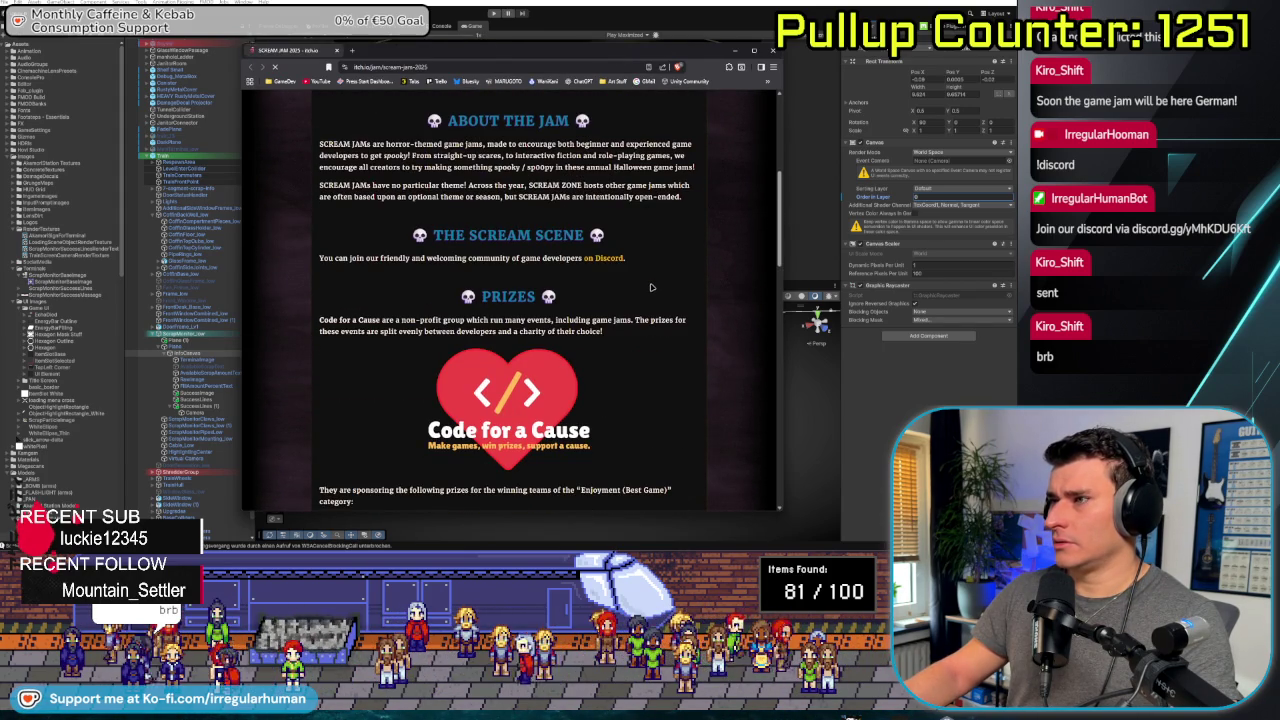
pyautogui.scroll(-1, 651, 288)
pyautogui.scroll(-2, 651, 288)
# # # # # # #
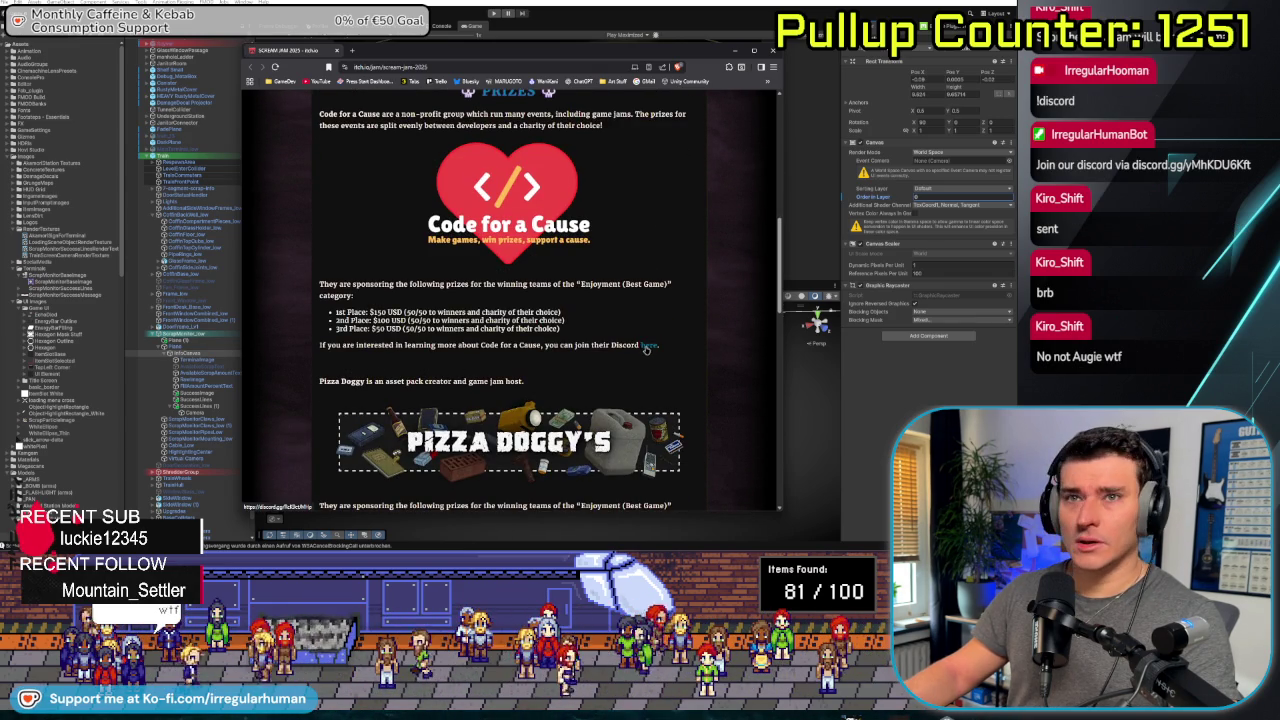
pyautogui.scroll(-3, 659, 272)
# # # # # # #
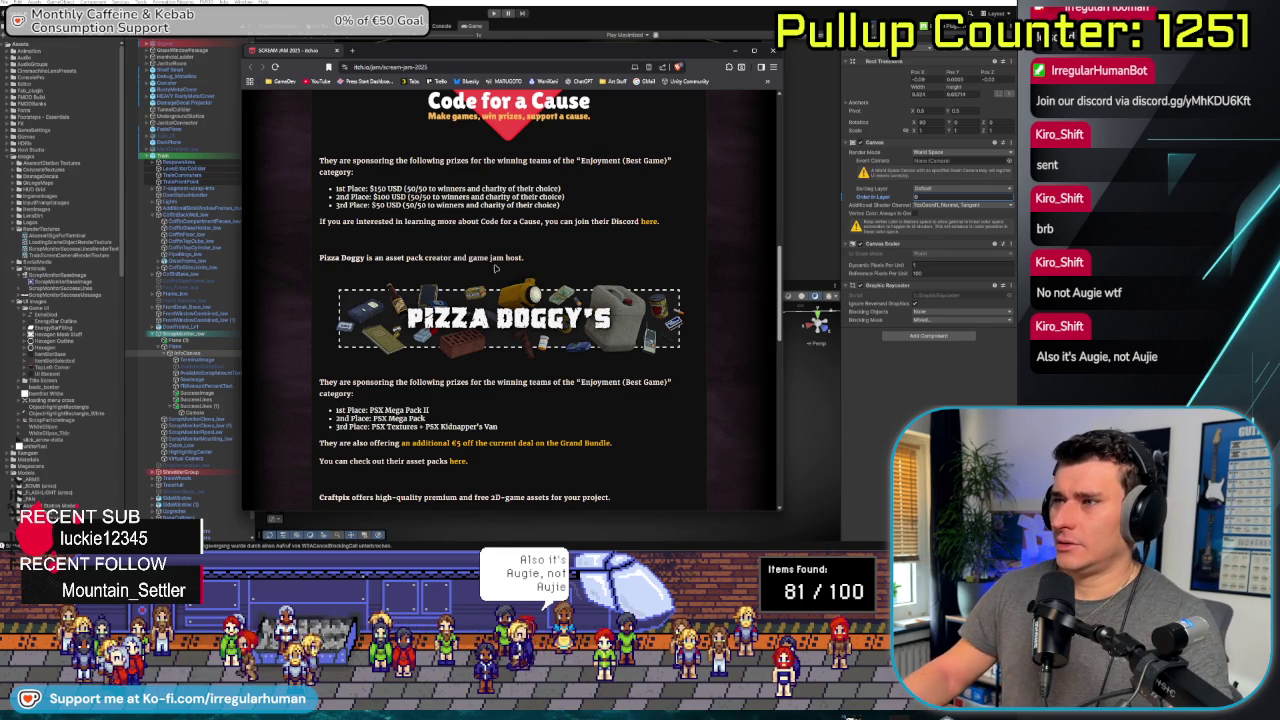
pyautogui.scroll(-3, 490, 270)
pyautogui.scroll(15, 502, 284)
# # # # # # #
WORK REQUEST: Could you transcribe the entries above word for word, from the line with "pyautogui.scroll(-3, 490, 270)" down to the line with "pyautogui.scroll(15, 502, 284)", keeping both?

SOLVED EXERCISE:
pyautogui.scroll(-3, 490, 270)
pyautogui.scroll(15, 502, 284)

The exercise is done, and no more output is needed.